Presentation on theme: "Writing the Literary Analysis. What is Literary Analysis? It’s literary (about literature) It’s an analysis (you are analyzing something) It’s an Argument!"— Presentation transcript:
What is Literary Analysis? It’s literary (about literature) It’s an analysis (you are analyzing something) It’s an Argument! It may also involve research on and analysis of secondary (other) sources
How is a literary analysis an argument? When writing a literary analysis, you will focus on specific qualities of the text(s). When discussing these attributes, you will want to make sure that you are making a specific, arguable point (thesis) about these qualities. You will defend this point with reasons and evidence drawn from the text. (Much like a lawyer!)
Which is the best thesis statement? Moby-Dick is about the problem of evil. Moby-Dick is boring and pointless. Moby-Dick is about a big, white whale. The ocean could be considered a character in the novel Moby-Dick.
How do I support a thesis statement? Examples from the text: –Direct quotations –Summaries of scenes –Paraphrase Other writers’ opinions Historical and social context (history books/articles) Always remember to read carefully and highlight useful passages and quotes!
What is a secondary source? A book or article that discusses The Outsiders A book or article that discusses an argument similar to the one you are making about The Outsiders A book or article that discusses the social and historical context of The Outsiders Internet searching: (“What was life like in the 1960s?”)
Integrating secondary sources When you use secondary sources, be sure to show how they relate to your thesis Don’t overuse any one secondary source, or for that matter, secondary sources in general Remember that this is your paper, your argument—the secondary sources are just helping you out Never, never, never plagiarize!
Overview of Literary Analysis When writing a literary analysis: –Be familiar with literary terms –Analyze specific items (not general ideas) –Make an argument –Make appropriate use of secondary sources
When Writing your Literary Analysis…. 1. Write in the present tense. EXAMPLE: In Faulkner's "A Rose for Emily," the townspeople visit Emily Grierson's house because it smells bad. NOT: In Faulkner's "A Rose for Emily," the townspeople visited Emily Grierson's house because it smelled bad. 2. Normally, keep yourself out of your analysis; in other words, use the third person (no I or you).

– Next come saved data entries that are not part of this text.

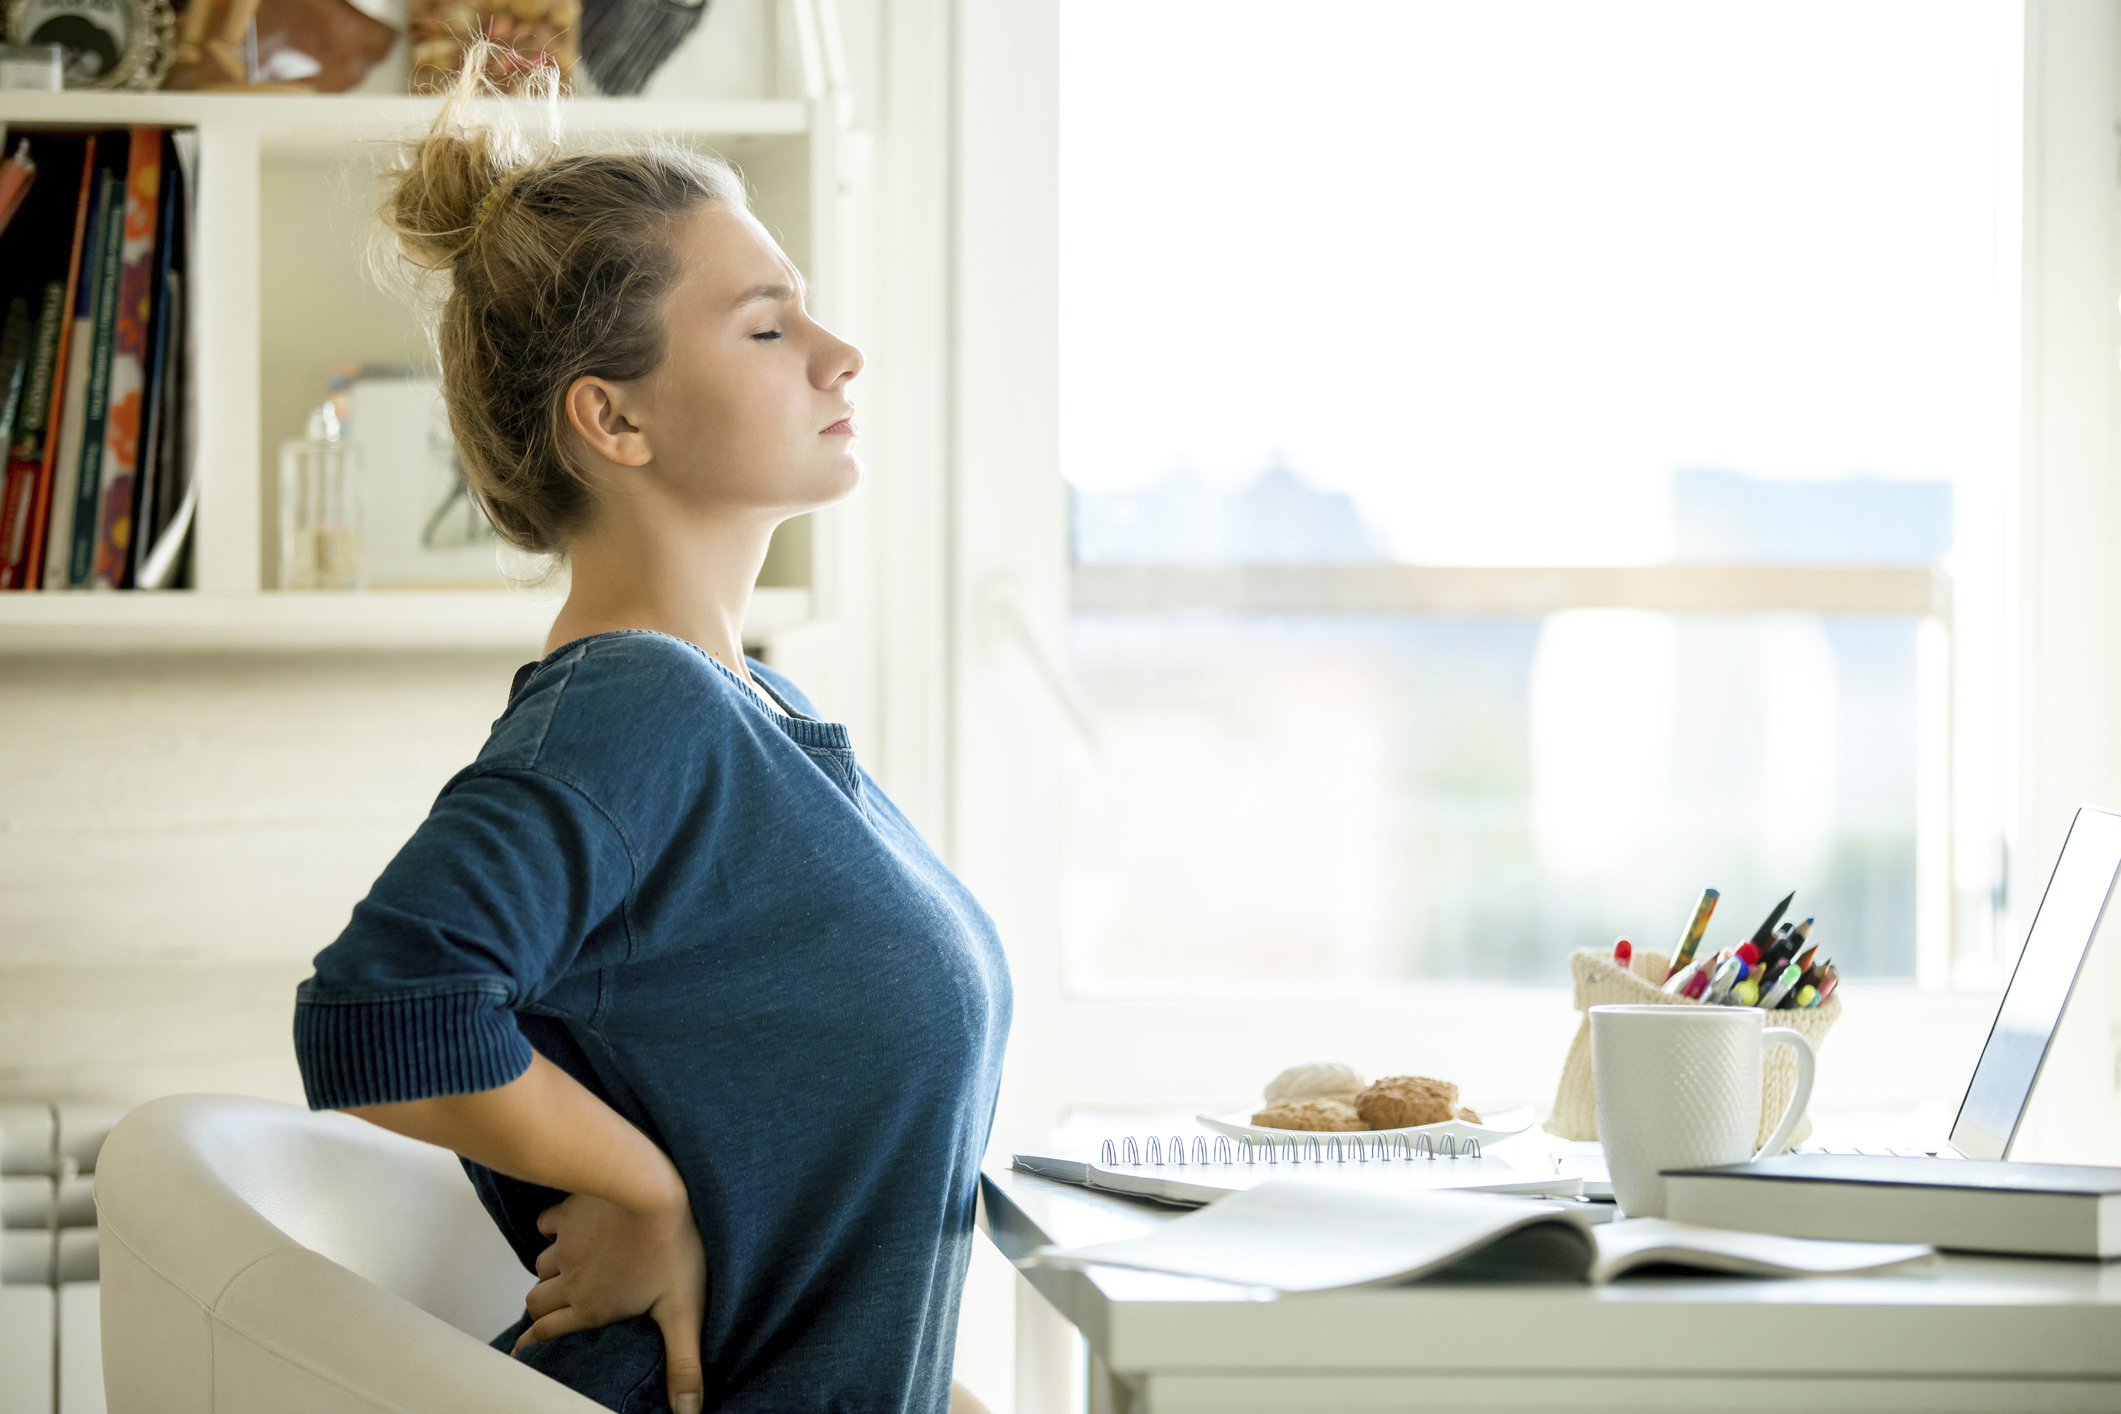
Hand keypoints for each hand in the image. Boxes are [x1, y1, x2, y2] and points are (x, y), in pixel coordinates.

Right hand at [513, 1186, 706, 1413]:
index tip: (522, 1352)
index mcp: (592, 1308)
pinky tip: (567, 1227)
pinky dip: (552, 1229)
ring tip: (567, 1270)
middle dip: (541, 1308)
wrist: (652, 1189)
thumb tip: (688, 1411)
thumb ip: (683, 1362)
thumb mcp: (684, 1311)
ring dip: (550, 1270)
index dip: (533, 1345)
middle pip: (536, 1301)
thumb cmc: (673, 1247)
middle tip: (552, 1309)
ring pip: (541, 1265)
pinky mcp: (568, 1213)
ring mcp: (566, 1245)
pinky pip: (546, 1225)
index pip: (548, 1333)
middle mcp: (571, 1280)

3. Avoid summarizing the plot (i.e., retelling the story literally). PLOT SUMMARY: In Edgar Allan Poe's "The Tell-Tale Heart," the mad narrator explains in detail how he kills the old man, who screams as he dies. After being alerted by a neighbor, the police arrive, and the madman gives them a tour through the house, finally halting in the old man's bedroom, where he has buried the man beneath the floor planks under the bed. As he is talking, the narrator hears what he thinks is the old man's heart beating loudly, and he is driven to confess the murder. ANALYSIS: Though the narrator claims he is not mad, the reader realizes that the narrator in "The Telltale Heart" is unreliable and lies about his sanity. For example, the mad narrator says he can hear "all things in the heaven and in the earth." Sane people cannot. He also lies to the police when he tells them that the shriek they hear occurs in his dream. Though sane people do lie, most do not plan murders, lie to the police, and then confess without prompting. Finally, the madman is so plagued with guilt that he hears his own conscience in the form of the old man's heart beating loudly. Dead hearts do not beat, nor do sane people confuse their consciences with the sounds of external objects.
Support your points with many quotations and paraphrases, but write the majority of your paper in your own words with your own ideas.